## Исходный документ
Накапливая количество, повторы уподобляются эстафете зеркал – каждое последующее действие продолжает и воспроизводит элементы предыдущего, каждое предыдущее пророчит, планирует, задает контуры последующего.
Как соотносится с системой этих перекликающихся эпизодов роман Дефо? Он – точка опоры, с помощью которой авторская фантазия переворачивает «наоборот» картинку за картинкой. Функционирует зеркальный рычаг травестии.
Помимо явных зеркал, есть у Аверченко еще и потайные. Мы не добрались до них, где-то на полпути свернули в сторону и заблудились. А вернее, нас «заблудил» сам автор, назвав свою миниатюру «Робинзоны». Он мог бы назвать ее и по-иному, например: «Как один шпик одного интеллигента на необитаемом острове изводил», и тогда бы читатель сразу понял, что есть у Аверченко еще один ориентир – щедринский: знаменитая сказка «Как один мужик двух генералов прокормил».
Травестия Аверченко (как и сказка Щедрина) восходят, конечно, к «Робинзону Крузо», а через него – к традиции «робинзонады», созданной этим романом, и к ситуации «робинзонады», возникшей задолго до него: всякая изолированная от общества личность или группа личностей, включая несчастного кальдероновского принца или счастливцев-повествователей «Декамерона», исполняют на свой лад философскую миссию Робинзона.
«Робинзоны» Аверченко и сами становятся промежуточным звеном этой цепочки. Фельетон Ильфа и Петрова «Как создавался Робинзон» учитывает пародийную находку Аверченко, «соль» которой в том, что на необитаемом острове оказывается вместо одиночки целый коллектив, переносящий на девственную почву конфликты «большой земли».

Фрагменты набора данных
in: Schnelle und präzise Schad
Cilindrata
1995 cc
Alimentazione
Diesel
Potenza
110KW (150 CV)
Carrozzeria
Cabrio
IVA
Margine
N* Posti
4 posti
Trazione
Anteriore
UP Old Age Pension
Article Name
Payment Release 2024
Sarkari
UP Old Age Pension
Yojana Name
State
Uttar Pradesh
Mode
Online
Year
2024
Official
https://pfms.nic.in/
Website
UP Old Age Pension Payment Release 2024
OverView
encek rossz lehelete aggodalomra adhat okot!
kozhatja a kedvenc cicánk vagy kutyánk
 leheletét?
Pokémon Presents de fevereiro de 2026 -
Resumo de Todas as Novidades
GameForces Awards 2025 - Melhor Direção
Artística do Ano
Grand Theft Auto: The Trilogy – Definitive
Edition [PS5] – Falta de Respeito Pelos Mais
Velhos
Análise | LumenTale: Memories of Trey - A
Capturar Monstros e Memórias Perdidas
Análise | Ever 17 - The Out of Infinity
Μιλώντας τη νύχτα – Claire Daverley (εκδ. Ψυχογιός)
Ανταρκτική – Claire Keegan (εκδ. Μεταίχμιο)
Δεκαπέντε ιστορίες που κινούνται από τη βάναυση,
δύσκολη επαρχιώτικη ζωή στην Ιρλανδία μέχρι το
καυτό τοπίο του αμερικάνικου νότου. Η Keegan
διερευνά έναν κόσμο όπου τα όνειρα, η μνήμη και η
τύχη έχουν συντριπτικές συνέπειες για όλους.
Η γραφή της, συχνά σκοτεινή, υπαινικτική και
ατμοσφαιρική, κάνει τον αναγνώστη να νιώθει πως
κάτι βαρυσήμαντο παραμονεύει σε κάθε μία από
--
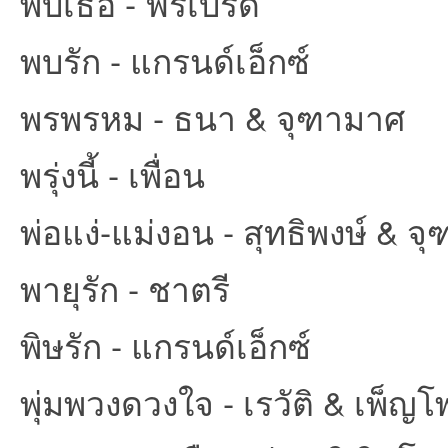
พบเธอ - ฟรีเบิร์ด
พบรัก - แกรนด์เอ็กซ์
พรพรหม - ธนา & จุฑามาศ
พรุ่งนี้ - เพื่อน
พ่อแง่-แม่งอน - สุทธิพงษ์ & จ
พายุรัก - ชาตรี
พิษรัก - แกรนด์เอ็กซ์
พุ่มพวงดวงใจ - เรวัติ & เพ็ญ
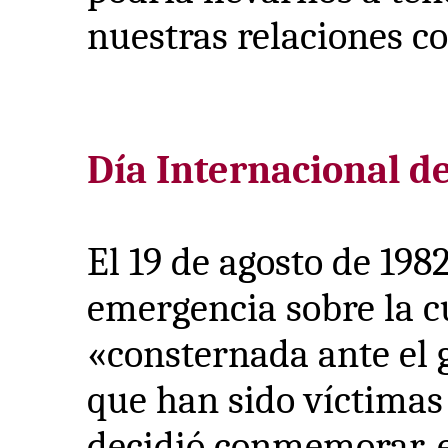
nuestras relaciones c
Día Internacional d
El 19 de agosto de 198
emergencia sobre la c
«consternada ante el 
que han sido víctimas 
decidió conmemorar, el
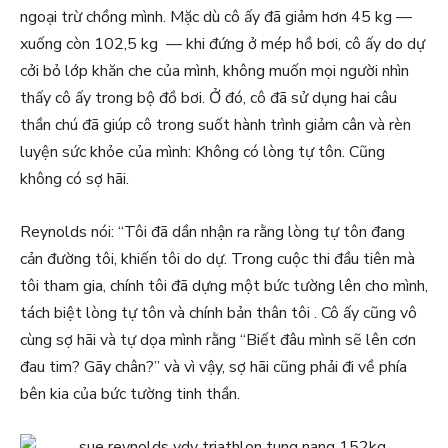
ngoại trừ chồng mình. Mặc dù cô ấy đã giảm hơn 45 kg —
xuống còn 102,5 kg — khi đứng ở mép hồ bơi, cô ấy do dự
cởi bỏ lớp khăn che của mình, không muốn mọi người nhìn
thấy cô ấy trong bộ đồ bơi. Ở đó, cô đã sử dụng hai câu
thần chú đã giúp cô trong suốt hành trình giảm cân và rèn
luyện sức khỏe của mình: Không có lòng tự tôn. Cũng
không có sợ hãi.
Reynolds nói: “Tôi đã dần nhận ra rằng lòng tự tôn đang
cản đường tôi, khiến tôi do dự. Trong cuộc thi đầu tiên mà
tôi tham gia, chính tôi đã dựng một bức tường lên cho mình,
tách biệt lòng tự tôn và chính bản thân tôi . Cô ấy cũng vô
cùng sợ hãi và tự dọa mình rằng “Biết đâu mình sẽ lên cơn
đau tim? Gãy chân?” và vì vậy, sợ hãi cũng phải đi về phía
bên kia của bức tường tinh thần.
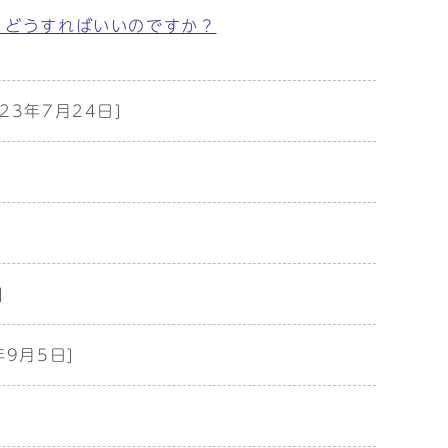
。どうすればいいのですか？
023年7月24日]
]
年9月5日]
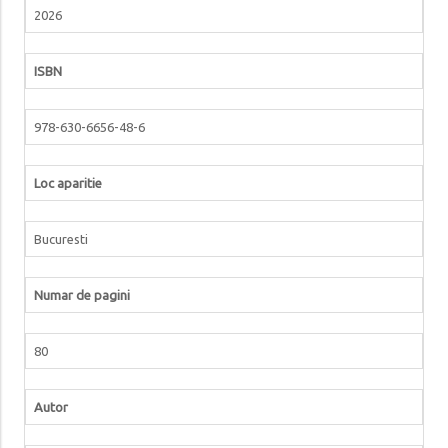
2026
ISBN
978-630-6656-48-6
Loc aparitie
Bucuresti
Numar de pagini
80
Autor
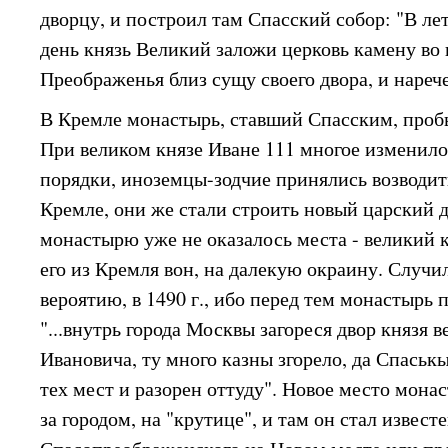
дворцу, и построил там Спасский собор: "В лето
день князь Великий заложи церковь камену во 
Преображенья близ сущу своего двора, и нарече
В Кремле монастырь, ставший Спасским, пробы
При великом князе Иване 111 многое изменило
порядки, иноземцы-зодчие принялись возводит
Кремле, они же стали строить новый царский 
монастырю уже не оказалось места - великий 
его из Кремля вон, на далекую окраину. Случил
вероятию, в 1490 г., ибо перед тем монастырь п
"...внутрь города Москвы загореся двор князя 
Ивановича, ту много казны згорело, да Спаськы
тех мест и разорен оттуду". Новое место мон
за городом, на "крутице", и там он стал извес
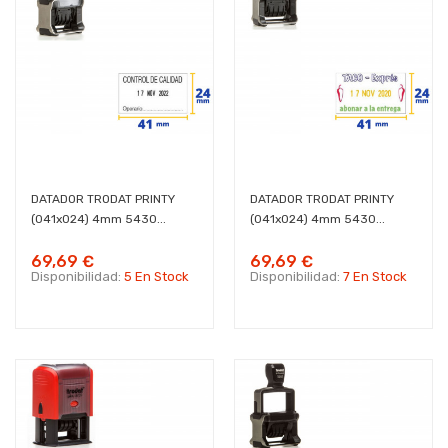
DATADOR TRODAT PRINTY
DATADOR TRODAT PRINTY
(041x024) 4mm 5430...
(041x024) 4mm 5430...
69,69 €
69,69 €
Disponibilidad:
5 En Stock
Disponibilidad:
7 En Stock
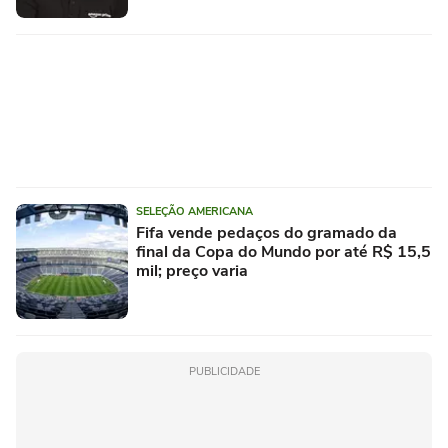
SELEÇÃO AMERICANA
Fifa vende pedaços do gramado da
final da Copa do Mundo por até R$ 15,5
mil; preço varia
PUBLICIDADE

## Задание 1
Процитируйте целиком и без изменений текст о «Робинзонах» Аверченко.
## Задание 2
Выведите без изменений строки записей между строкой, содержащей «พบเธอ - ฟรีเบิร์ด», и строкой, содержащей «decidió conmemorar, el», включительно. Изображения в ответ не включайте.

## Ответ 1
Накапливая количество, повторы уподобляются эстафете зеркал – каждое последующее действие продолжает и воспроизводит элементы предыдущего, каждое предыдущее пророчит, планирует, задает контуры последующего.
Как соотносится с системой этих перекликающихся эпизодов роман Дефо? Он – точка опоры, с помощью которой авторская фантазия переворачивает «наоборот» картинку за картинкой. Функционирует зеркальный рычаг травестии.
Помимо явных зеркал, есть у Аверченко еще и потайные. Мы не добрались до них, где-то на полпути свернули в сторону и заблудились. А вернее, нас «заблудил» сам автор, назвав свою миниатюру «Робинзоны». Он мог бы назвать ее и по-иному, например: «Как один шпик одного интеллигента на необитаемом острове изводил», и тогда бы читатель сразу понял, что есть у Аверченко еще один ориентир – щедринский: знаменитая сказка «Как один мужик двух генералов прокормил».
Травестия Аверченко (как и сказка Щедрина) восходят, конечно, к «Робинзону Крузо», а через него – к традиции «робинзонады», созданной этим романом, и к ситуации «робинзонады», возникшей задолго до него: всякая изолированная от общества личность или группа личностей, включая несчастного кальдероновского принца или счастливцев-повествователей «Декамерона», исполняют на свой лад философскую миссию Робинзона.
«Робинзоны» Аверченко и сами становятся промежуточным звеном этой цепочки. Фельетон Ильфа и Петрова «Как создавался Робинзон» учитывает пародийную находку Аверченко, «соль» которой в том, что на необитаемом острове оказывается вместо одиночки целый коллектив, переносящий на девственную почву конфликты «большой земли».

## Ответ 2
พบเธอ - ฟรีเบิร์ด
พบรัก - แกรนด์เอ็กซ์
พรพรหม - ธนา & จุฑามาศ
พรุ่งนี้ - เพื่อน
พ่อแง่-แม่งอน - สุทธิพงษ์ & จ
พายุรัก - ชาตรี
พิษรัก - แกรนด์เอ็กซ์
พุ่มพวงดวงใจ - เรวัติ & เพ็ญ
nuestras relaciones c
Día Internacional d
El 19 de agosto de 198
emergencia sobre la c
«consternada ante el 
que han sido víctimas 
decidió conmemorar, el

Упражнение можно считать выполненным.